Edit the lines that begin at the line containing "Friday? Give start, end and length." and stop after the line containing "5:05 AM to 5:50 AM". Change "From when to when" to "Between what times", leave everything else as it is, and return only those lines.

MATERIAL FOR THIS TASK:
───

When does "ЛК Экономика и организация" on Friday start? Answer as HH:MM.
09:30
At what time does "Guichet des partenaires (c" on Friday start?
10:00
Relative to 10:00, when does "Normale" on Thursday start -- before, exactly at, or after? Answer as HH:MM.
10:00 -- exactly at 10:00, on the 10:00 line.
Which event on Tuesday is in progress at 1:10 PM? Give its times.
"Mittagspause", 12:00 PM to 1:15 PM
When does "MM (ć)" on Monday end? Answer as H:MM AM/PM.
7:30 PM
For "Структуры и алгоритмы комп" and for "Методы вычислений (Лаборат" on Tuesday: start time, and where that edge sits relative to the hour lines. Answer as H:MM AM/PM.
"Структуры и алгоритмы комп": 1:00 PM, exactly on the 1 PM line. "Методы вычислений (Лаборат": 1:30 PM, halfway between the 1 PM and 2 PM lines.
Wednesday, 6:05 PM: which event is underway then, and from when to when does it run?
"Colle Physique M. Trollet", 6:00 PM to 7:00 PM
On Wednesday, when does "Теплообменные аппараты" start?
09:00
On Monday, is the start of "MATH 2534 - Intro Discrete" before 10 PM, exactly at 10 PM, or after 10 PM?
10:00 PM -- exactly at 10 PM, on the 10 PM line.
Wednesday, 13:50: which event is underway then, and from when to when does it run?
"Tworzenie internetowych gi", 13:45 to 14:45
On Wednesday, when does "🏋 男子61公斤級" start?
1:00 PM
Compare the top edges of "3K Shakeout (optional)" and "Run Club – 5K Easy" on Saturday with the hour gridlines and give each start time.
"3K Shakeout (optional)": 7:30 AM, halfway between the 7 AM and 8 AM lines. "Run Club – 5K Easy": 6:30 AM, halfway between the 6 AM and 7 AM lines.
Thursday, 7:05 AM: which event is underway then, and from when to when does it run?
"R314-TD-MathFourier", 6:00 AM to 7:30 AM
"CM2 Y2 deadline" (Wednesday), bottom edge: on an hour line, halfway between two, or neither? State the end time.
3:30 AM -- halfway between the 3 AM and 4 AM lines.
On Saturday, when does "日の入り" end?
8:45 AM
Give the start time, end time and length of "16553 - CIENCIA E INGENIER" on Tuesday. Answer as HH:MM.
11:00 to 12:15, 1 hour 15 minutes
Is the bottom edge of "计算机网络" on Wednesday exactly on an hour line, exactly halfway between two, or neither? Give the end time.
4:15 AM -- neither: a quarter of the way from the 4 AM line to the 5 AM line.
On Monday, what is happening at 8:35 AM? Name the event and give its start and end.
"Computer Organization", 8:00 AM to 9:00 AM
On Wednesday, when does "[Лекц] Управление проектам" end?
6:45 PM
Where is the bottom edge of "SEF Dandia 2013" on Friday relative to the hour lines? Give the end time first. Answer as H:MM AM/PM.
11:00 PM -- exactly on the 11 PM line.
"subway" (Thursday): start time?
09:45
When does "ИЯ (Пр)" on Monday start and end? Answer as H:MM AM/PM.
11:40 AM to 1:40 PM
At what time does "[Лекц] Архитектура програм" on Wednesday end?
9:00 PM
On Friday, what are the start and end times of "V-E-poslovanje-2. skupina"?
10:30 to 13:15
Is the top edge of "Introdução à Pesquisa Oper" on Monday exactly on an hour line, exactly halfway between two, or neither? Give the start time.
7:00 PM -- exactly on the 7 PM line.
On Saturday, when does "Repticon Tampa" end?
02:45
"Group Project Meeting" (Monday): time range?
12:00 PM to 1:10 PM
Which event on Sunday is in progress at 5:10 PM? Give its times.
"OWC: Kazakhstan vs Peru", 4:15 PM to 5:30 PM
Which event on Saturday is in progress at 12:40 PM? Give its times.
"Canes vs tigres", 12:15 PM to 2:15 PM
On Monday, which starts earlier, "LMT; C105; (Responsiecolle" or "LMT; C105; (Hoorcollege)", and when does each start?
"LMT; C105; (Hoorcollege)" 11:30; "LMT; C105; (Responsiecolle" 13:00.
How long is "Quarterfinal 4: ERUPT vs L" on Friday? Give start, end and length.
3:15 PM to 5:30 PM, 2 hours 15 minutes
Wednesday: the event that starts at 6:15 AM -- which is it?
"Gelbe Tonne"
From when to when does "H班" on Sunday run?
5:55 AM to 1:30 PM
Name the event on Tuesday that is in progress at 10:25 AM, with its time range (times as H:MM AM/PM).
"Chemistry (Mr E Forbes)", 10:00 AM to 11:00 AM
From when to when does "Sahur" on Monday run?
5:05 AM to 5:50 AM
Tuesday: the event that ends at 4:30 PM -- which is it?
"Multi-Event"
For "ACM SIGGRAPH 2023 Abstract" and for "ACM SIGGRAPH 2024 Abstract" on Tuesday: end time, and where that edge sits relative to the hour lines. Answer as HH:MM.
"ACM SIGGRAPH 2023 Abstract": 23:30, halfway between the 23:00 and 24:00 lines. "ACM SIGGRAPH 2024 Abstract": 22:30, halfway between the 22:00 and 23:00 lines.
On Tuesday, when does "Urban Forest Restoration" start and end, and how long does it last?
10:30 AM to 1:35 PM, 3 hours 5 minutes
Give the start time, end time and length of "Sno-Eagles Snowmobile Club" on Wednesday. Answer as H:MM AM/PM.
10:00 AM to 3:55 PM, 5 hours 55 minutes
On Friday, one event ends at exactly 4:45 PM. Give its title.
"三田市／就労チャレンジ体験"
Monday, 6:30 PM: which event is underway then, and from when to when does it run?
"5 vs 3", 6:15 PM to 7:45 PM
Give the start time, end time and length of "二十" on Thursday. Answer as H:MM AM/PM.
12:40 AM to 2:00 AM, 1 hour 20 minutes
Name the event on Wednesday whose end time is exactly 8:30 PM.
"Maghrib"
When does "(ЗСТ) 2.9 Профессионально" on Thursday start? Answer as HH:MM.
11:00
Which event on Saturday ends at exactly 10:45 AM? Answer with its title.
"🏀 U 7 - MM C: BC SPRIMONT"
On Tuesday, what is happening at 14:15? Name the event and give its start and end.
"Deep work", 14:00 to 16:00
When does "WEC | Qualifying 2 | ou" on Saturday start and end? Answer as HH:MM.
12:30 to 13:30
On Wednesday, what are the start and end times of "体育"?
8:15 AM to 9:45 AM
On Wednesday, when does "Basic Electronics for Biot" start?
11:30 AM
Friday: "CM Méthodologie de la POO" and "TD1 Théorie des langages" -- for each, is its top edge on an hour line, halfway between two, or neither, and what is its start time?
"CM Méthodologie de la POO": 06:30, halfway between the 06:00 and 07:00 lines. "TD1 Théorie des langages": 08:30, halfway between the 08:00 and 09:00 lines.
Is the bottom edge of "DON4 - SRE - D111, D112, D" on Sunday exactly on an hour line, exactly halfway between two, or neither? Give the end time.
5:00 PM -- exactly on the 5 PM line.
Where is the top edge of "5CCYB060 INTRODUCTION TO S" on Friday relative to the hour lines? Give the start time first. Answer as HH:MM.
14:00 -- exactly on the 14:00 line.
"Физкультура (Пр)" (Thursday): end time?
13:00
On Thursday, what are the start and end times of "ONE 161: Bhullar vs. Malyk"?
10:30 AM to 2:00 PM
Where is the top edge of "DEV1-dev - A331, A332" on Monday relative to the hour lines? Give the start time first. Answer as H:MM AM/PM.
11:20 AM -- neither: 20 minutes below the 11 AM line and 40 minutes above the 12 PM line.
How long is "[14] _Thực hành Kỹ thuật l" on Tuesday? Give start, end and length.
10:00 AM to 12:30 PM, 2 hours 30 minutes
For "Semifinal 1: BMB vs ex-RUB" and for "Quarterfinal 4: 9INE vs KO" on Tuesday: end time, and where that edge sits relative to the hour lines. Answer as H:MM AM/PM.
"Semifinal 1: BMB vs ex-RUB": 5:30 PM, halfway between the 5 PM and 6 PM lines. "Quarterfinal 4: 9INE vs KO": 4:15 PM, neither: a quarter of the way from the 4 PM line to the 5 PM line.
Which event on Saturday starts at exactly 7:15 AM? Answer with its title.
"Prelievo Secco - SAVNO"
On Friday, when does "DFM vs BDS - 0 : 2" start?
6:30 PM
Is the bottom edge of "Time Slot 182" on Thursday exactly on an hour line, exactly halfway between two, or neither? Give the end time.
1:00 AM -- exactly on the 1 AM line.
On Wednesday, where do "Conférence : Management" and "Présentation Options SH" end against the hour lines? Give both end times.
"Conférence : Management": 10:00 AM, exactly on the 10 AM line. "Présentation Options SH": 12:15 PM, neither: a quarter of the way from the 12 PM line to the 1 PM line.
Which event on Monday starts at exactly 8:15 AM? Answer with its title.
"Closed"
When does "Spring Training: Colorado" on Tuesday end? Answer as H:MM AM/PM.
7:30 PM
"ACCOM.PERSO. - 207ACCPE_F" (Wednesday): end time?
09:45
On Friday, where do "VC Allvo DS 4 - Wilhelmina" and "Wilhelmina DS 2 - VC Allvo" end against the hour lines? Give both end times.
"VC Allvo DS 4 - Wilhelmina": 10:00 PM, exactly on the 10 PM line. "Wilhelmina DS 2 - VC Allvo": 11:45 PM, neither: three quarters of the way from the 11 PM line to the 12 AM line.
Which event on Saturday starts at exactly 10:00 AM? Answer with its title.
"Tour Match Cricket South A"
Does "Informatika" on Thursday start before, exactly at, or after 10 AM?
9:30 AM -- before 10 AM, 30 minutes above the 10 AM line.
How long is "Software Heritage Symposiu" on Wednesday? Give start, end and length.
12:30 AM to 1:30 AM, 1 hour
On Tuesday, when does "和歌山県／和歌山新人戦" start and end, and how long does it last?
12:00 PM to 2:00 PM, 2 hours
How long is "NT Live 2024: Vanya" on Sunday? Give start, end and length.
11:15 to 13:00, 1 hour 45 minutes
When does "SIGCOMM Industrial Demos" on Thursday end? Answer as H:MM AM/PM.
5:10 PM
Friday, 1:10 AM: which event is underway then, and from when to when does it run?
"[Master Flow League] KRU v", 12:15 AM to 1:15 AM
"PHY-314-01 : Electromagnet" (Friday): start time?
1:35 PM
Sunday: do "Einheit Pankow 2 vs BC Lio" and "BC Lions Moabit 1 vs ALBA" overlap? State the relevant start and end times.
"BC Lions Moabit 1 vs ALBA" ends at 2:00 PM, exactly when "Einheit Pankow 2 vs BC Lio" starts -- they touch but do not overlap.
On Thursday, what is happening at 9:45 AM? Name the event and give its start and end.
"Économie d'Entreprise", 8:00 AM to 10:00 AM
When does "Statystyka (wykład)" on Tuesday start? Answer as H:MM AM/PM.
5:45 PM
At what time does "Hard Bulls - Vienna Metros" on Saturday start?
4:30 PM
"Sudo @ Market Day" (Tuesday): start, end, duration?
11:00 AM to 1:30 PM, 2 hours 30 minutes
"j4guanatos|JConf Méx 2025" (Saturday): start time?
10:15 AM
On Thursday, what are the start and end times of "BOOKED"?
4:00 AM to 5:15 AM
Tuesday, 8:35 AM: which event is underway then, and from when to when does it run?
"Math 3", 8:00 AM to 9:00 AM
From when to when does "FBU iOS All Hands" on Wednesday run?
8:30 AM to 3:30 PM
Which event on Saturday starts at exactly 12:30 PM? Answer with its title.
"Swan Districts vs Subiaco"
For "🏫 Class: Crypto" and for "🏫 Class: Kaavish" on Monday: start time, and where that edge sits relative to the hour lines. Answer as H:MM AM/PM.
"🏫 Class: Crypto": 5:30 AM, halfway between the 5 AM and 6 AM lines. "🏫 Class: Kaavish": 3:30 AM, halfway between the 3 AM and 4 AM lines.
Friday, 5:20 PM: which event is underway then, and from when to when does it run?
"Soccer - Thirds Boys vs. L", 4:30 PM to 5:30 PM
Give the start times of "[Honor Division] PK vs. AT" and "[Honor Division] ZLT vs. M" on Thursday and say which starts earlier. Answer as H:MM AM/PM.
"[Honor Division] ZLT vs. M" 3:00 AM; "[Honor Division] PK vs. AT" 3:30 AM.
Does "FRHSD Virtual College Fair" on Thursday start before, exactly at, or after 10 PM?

───

SOLVED PROBLEM:
How long is "Quarterfinal 4: ERUPT vs L" on Friday? Give start, end and length.
3:15 PM to 5:30 PM, 2 hours 15 minutes
Wednesday: the event that starts at 6:15 AM -- which is it?
"Gelbe Tonne"
Between what times does "H班" on Sunday run?
5:55 AM to 1:30 PM
Name the event on Tuesday that is in progress at 10:25 AM, with its time range (times as H:MM AM/PM).
"Chemistry (Mr E Forbes)", 10:00 AM to 11:00 AM
Between what times does "Sahur" on Monday run?
5:05 AM to 5:50 AM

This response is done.